(Stored items)
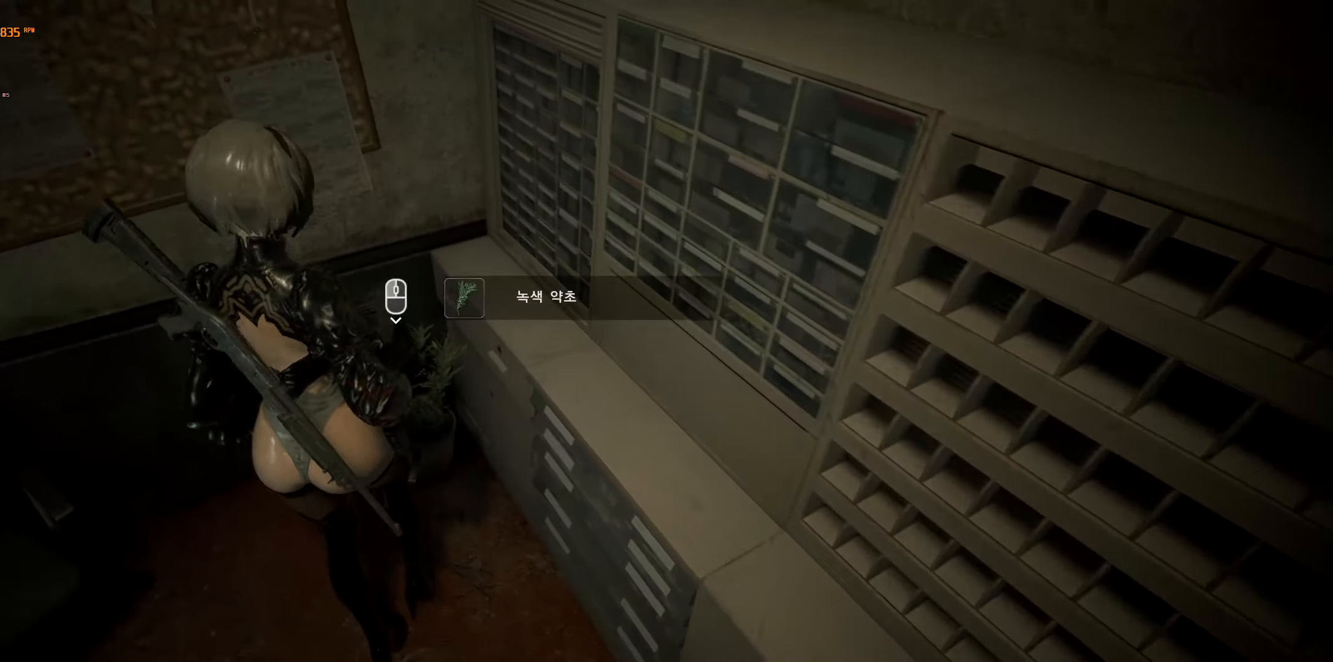
{"buttons": [], "left_stick": "center"}
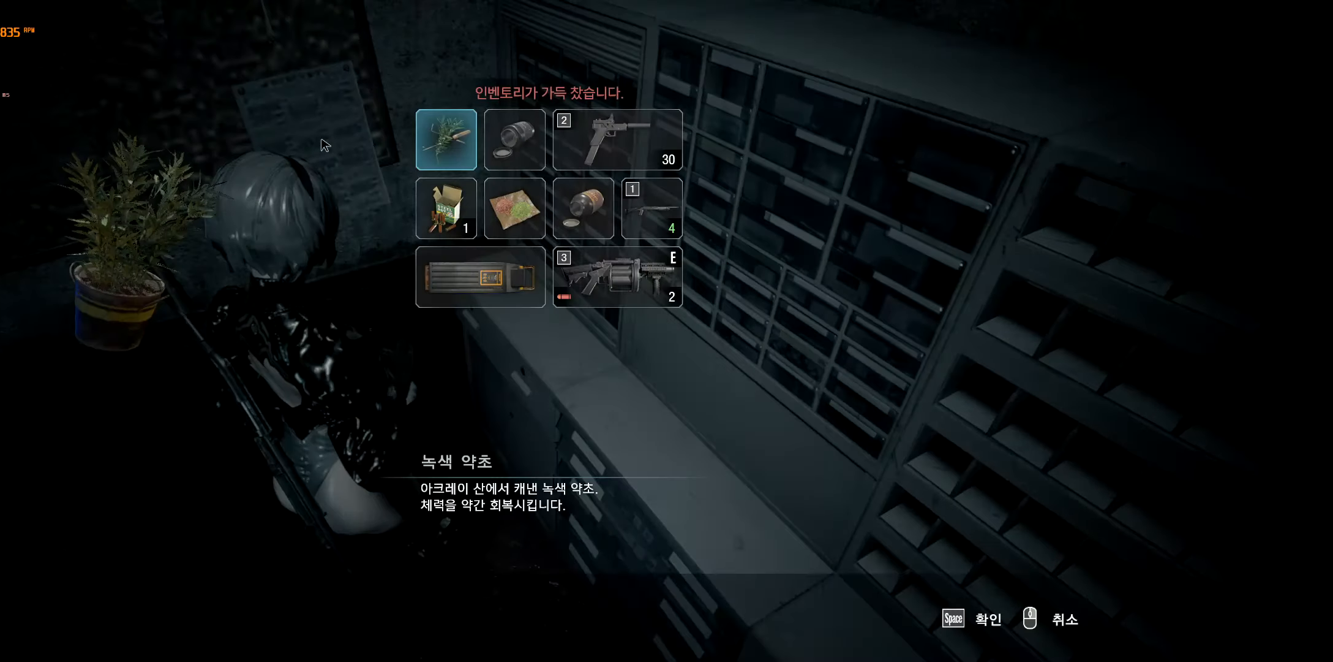
{"buttons": [], "left_stick": "center", "events": [[83, "B", "down"], [200, "B", "up"]]}
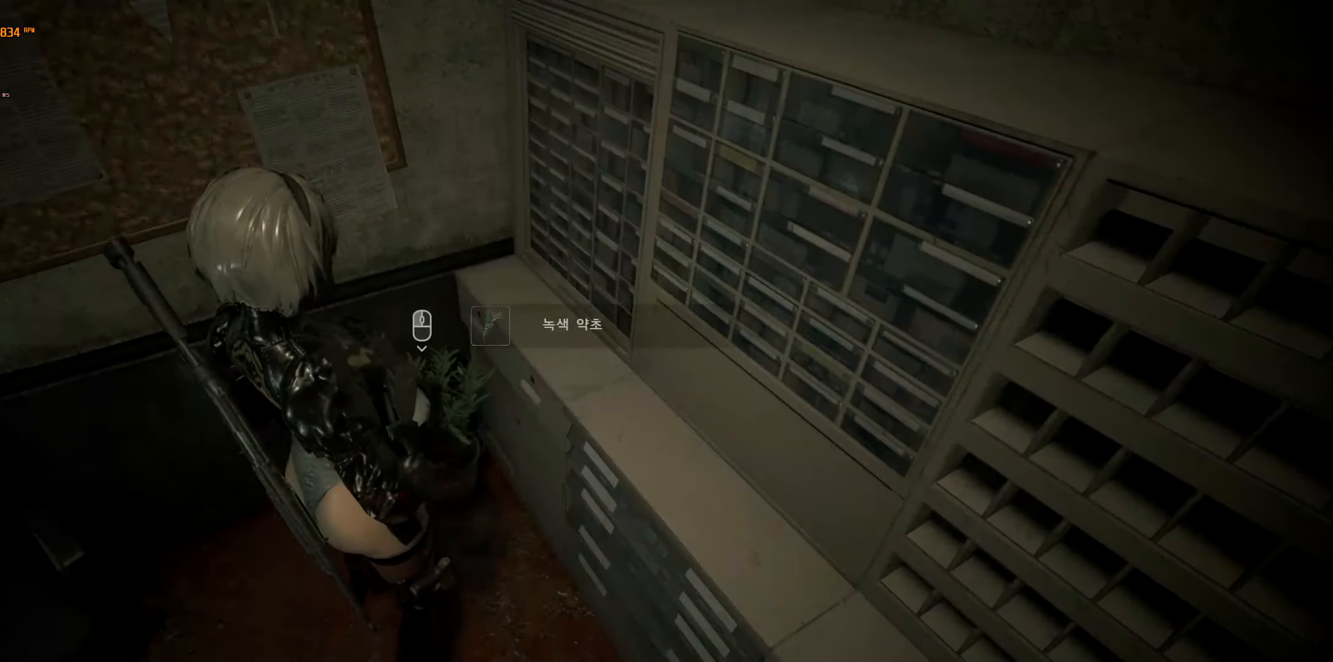
{"buttons": [], "left_stick": "up-left", "events": [[100, "left_stick", "left"], [150, "R2", "down"], [200, "R2", "up"], [350, "left_stick", "up-left"]]}
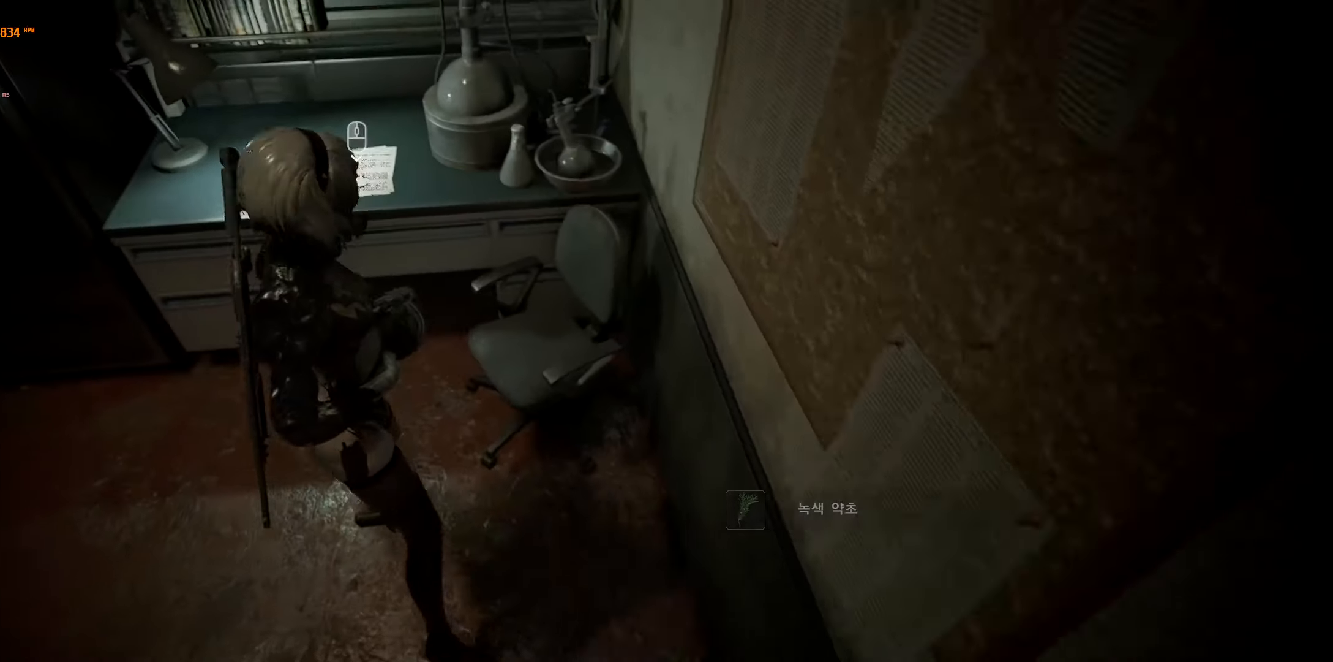
{"buttons": [], "left_stick": "up", "events": [[200, "left_stick", "up"]]}
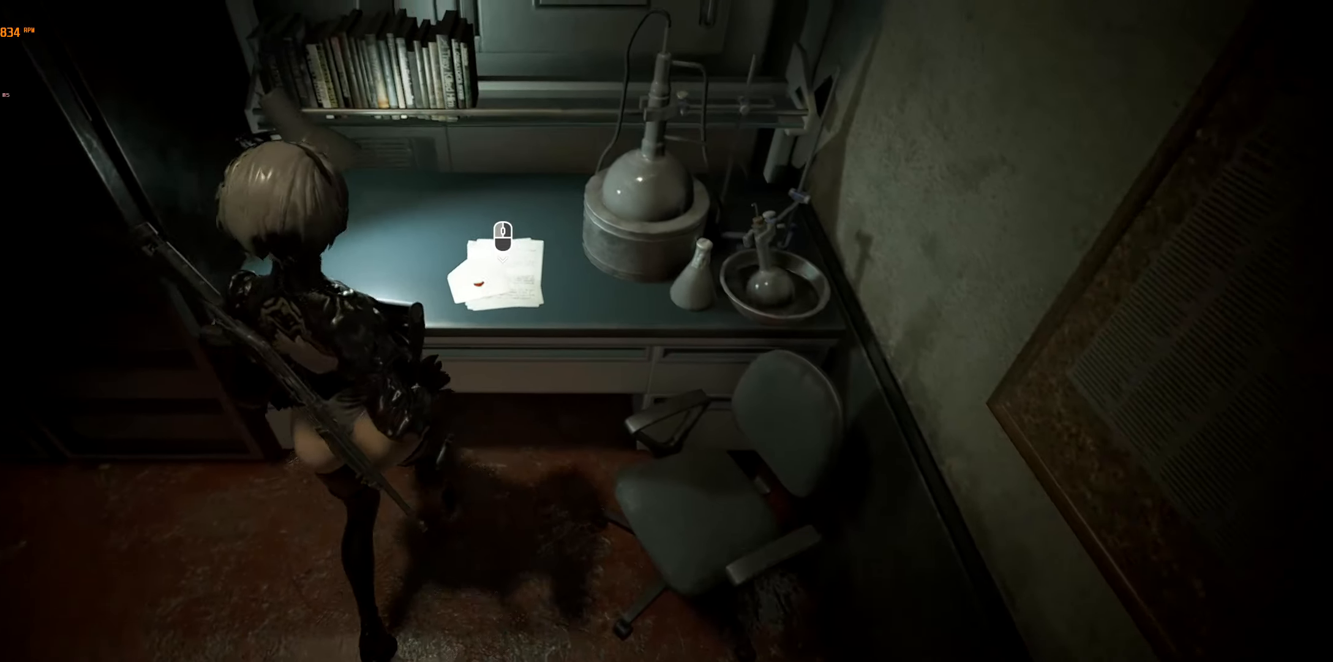
{"buttons": [], "left_stick": "center", "events": [[134, "left_stick", "center"], [184, "A", "down"], [300, "A", "up"]]}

▸ **Action item**
Copy each line above holding "events".

▸ **Answer**
{"buttons": [], "left_stick": "center", "events": [[83, "B", "down"], [200, "B", "up"]]}
{"buttons": [], "left_stick": "up-left", "events": [[100, "left_stick", "left"], [150, "R2", "down"], [200, "R2", "up"], [350, "left_stick", "up-left"]]}
{"buttons": [], "left_stick": "up", "events": [[200, "left_stick", "up"]]}
{"buttons": [], "left_stick": "center", "events": [[134, "left_stick", "center"], [184, "A", "down"], [300, "A", "up"]]}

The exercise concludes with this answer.